Enésima relectura de Odisea Cósmica, uno de los tebeos que más veces he disfrutado y que sigo recomendando, como diría aquel, “desde shiquetito”. Finales de los 80: yo, con 12 años, de camino al cole, me detengo en el quiosco y me topo con la portada del primer número de Cosmic Odyssey. En ella aparecen varios miembros de la JLA junto a otros personajes completamente desconocidos para mí, con un fondo repleto de estrellas y planetas y un título tan sugerente como irresistible: Cosmic Odyssey. Exactamente todo lo que un chaval de 12 años podía desear.
Ahí fue donde entraron en mi vida los Nuevos Dioses, Darkseid, la Ecuación de la Antivida… y, por supuesto, Starlin, Mignola y Oliff. ¡Boom!
Esa portada.
Y es que este tebeo hace honor a su nombre: es una auténtica odisea cósmica. No habían pasado ni veinte años desde que Kirby crease a los Nuevos Dioses cuando Starlin decidió meter mano a unos personajes que por entonces aún no estaban demasiado “sobados”. Lo hizo, además, a lo grande: reinterpretando la Ecuación de la Antivida y convirtiéndola en una entidad viva, y bastante chunga, capaz de amenazar la existencia misma del universo.
¿Y cómo se salva algo así? Pues aliando a Darkseid con los propios Nuevos Dioses, sumando a los héroes más poderosos de la Tierra… y añadiendo a cierto personaje demoníaco, amarillo y con la peculiar costumbre de hablar rimando.
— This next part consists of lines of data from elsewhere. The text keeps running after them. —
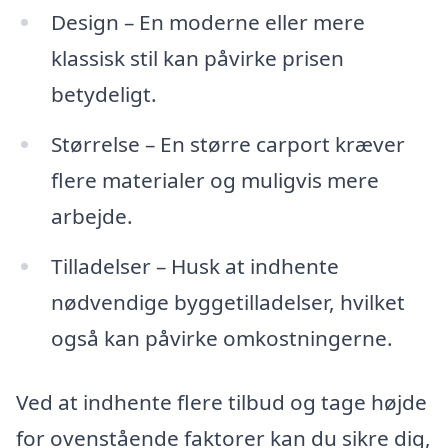
Design – En moderne eller mere
klassisk stil kan påvirke prisen
betydeligt.
Størrelse – En større carport kræver
flere materialer og muligvis mere
arbejde.
Tilladelser – Husk at indhente
nødvendige byggetilladelser, hvilket
også kan påvirke omkostningerne.
Ved at indhente flere tilbud og tage højde
for ovenstående faktorer kan du sikre dig,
Darkseid liderando a los héroes, lo nunca visto.
La Antivida se ha extendido por la galaxia como una enfermedad y hay cuatro planetas clave que no pueden caer si el universo quiere sobrevivir. Cuatro equipos imposibles. Cuatro misiones suicidas.
Superman y Orión parten hacia Thanagar, donde los thanagarianos han sido poseídos por la Antivida, y lo que sucede allí es sencillamente brutal. Batman y Forager se quedan en La Tierra, enfrentándose en una lucha tan escalofriante como desesperada con sus agentes. Starfire y Lightray ponen rumbo a Rann, mientras que el Green Lantern John Stewart y el Detective Marciano cargan con la responsabilidad de salvar Xanshi.
En el camino seremos testigos del salvajismo de Orión, la arrogancia de John Stewart y la valentía inquebrantable de Forager con el destino del universo pendiendo de un hilo. Hay derrotas devastadoras y victorias pírricas. Para el recuerdo, otro puñetazo de Batman… esta vez a… mejor descubridlo por vosotros mismos, pero digamos que estaba más que justificado.
Mientras tanto, Darkseid, Highfather y Etrigan mueven los hilos desde las sombras.
Y en el centro de todo, un Darkseid imperial: terrible, imponente, absoluto.
Problemas.
Ya veis que el guion es un derroche de imaginación: aventura, ciencia ficción y grandeza en estado puro. Pero el apartado gráfico no se queda atrás. Mignola ya estaba plenamente asentado, con un estilo perfectamente definido, y las tintas de Carlos Garzón le sientan como anillo al dedo. Yo terminaría de enamorarme de su trabajo poco después, con Gotham a luz de gas y Fafhrd y el Ratonero Gris, publicados tras este Cosmic Odyssey (¡y esos Kirby Dots!). Y qué decir del color de Steve Oliff: simplemente espectacular; de hecho, fue una de las razones por las que me hice con el Akira de Glénat, también coloreado por él.
En resumen, un tebeo estupendo: épico, entretenidísimo y con un apartado gráfico sobresaliente. Además, ha envejecido de maravilla (no olvidemos que se publicó entre 1988 y 1989).
Odisea Cósmica ha contado con varias ediciones: en formato prestigio por parte de Zinco, en tomo de tapa dura de Norma y, más recientemente, en un par de ediciones distintas de ECC. Sea cual sea la que encontréis y mientras Panini se decide a reeditarlo, ¡compradlo, insensatos!